§ **Stated task**
List every dataset or benchmark that the review summary below names.

§ **Text section**
════
Summary. The manuscript claims to advance WordArt-oriented scene text recognition (WATER) by constructing a 2M-image synthetic dataset WATER-S via an upgraded SynthWordArt pipeline and Qwen3-VL/Z-Image AI synthesis, reorganizing existing real data into WATER-R, and introducing the WATERec architecture with an arbitrary-shaped visual encoder plus autoregressive decoder. Experiments are reported to yield 90.40% accuracy on WordArt-Bench, outperforming both general-purpose and OCR-specialized vision-language models, with public code and data release.

Significance. If the empirical results hold, the work provides a substantial contribution to scene text recognition by scaling artistic-text data by hundreds of times and structurally departing from fixed-template STR architectures. The public release of code and data is an explicit strength supporting reproducibility and future benchmarking.
════
§ **Source material**

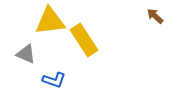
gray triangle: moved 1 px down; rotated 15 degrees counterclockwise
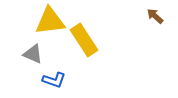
════
§ **Exercise solution**
WATER-S, WATER-R, WordArt-Bench